Cardiologist Dee Dee Wang, M.D., imaging expert and Medical Director of 3D Printing at Henry Ford Innovations, helped design the print used to position the patient’s new mitral heart valve on March 27.
“When you hold it in your hand it becomes more intuitive rather than just on a screen,” said Dr. Wang. “Our brains understand that better, and that’s invaluable for a surgeon going into a surgery or a cardiologist going into a procedure.”
The 3D model allowed renowned cardiologist Dr. William W. O’Neill, director of the Henry Ford Center for Structural Heart Disease, and his partner, Henry Ford cardiologist Tiberio Frisoli, to ‘see’ inside the patient’s heart before the procedure began. The 3D model assisted with choosing a properly sized valve and knowing how to best position it inside the patient’s heart.
The technology – 3D printing – has been around since the 1980s and is used mostly for industrial manufacturing, research and technology development. Instead of ink to print text or images, 3D printers lay down layer upon layer of plastic or similar materials to build a tangible, physical model.
The procedure guided by Henry Ford’s 1000th 3D print was broadcast live to about 400 interventional cardiologists attending the Scottsdale Interventional Forum in Scottsdale, Arizona.
The U.S. Food and Drug Administration recently commercially approved the use of the Edwards Sapien-3 valve for mitral valve-in-valve replacement. Doctors at Henry Ford Health System, led by Dr. O’Neill, have been using the valve in this application for about five years, with the aid of 3D printing.
“The most important part is the planning,” said Dr. O’Neill, “There’s integral planning that’s involved with sizing the valve, assuring that the positioning is accurate and there is no potential for obstruction of blood flow within the heart. The procedure is amazing. And with the aid of 3D printing, it is incredibly effective and very safe with the proper planning. And we’ve become a leader in medical 3D printing, thanks to Dr. Wang and Henry Ford Innovations.”
In addition to cardiology, Henry Ford Health System uses 3D printing for vascular aneurysm planning, oncology planning, cranial-facial reconstruction and orthopedics at Henry Ford, said Eric Myers, Product Designer and Technical Director for 3D Printing at Henry Ford Innovations. Marianne Rollet, Imaging Operations Coordinator at Henry Ford’s Center for Structural Heart Disease, uses computer programs and two-dimensional, black and white CT scans to guide 3D printers to create 3D models made of light-sensitive polymers.
“It provides the doctors a whole new level of understanding of the intricacies and details within the body,” Eric said. “Dr. Wang and I developed this program five years ago, and now we’re at the 1000th patient. I’m very proud of that. I’m so glad we’ve been able to help so many people.”

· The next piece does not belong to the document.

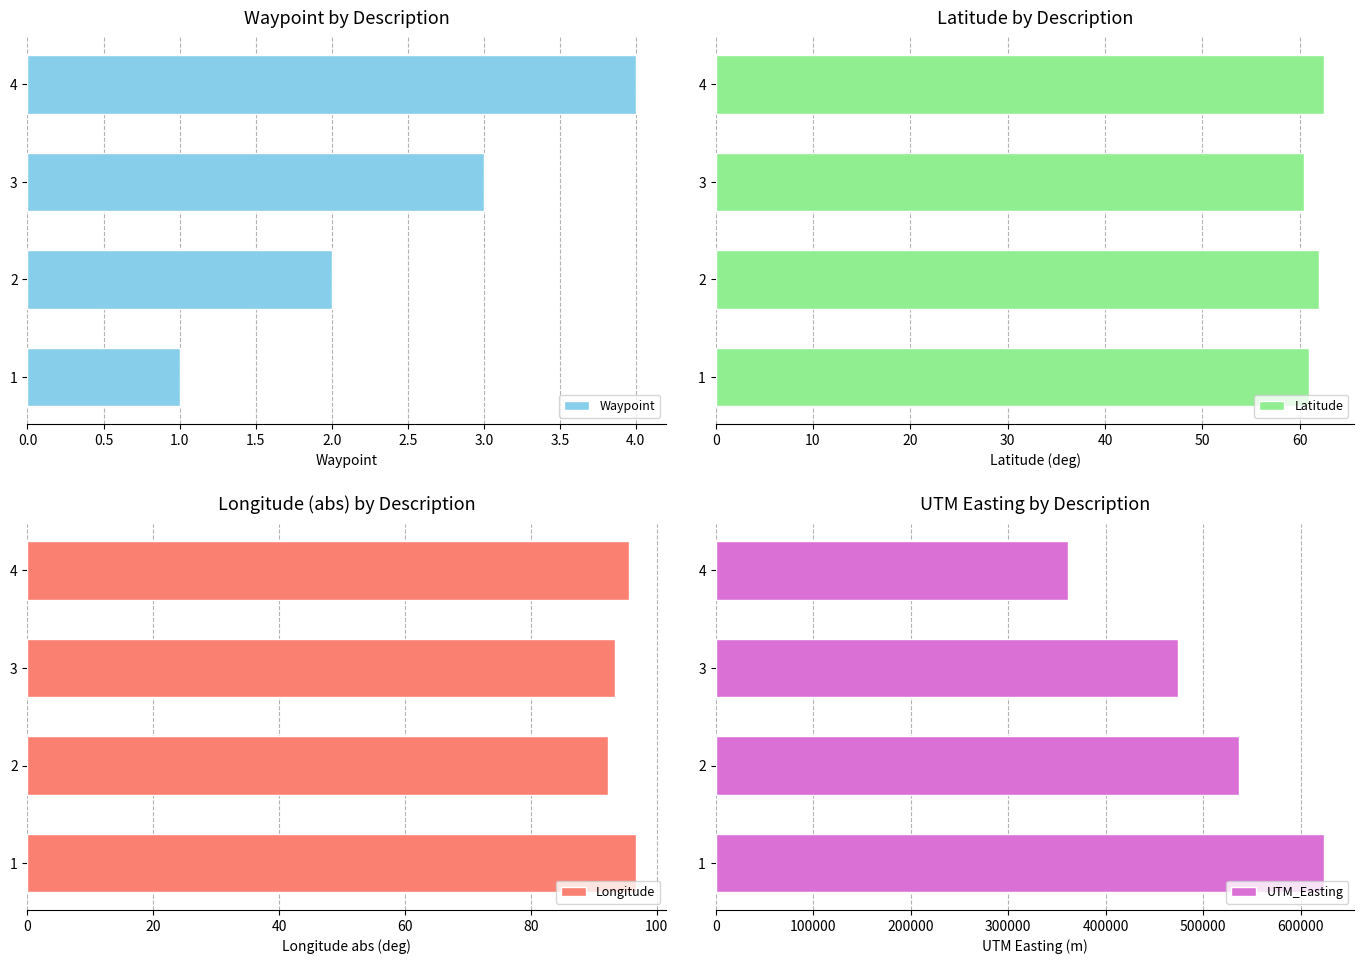

Which category has the highest value in the Waypoint series?

4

Henry Ford’s 1000th 3D Print patient, Lillian Keavey, was referred by Alpena, Michigan, cardiologist Dr. Abraham Salacata. She had been experiencing shortness of breath and decreased stamina. The symptoms led to her diagnosis of mitral valve stenosis – and the need for a new mitral valve.
“I was very glad to be chosen to have it done because the alternative was another open heart surgery, and I wasn’t looking forward to that,” said Lilian. “There’s a three-month recovery, whereas this one is just two weeks. It’s fascinating, looking at that heart (model).”
Lillian said she is most looking forward to resuming daily walks with her daughter and her daughter’s dog, Jojo. They’ve walked every day for years, except when it is under -10 degrees – so Jojo’s paws don’t get too cold.
“She’s 9 years old, and we’ve walked her every morning,” Lillian said. “So I’m looking forward to getting back to the things I normally do.”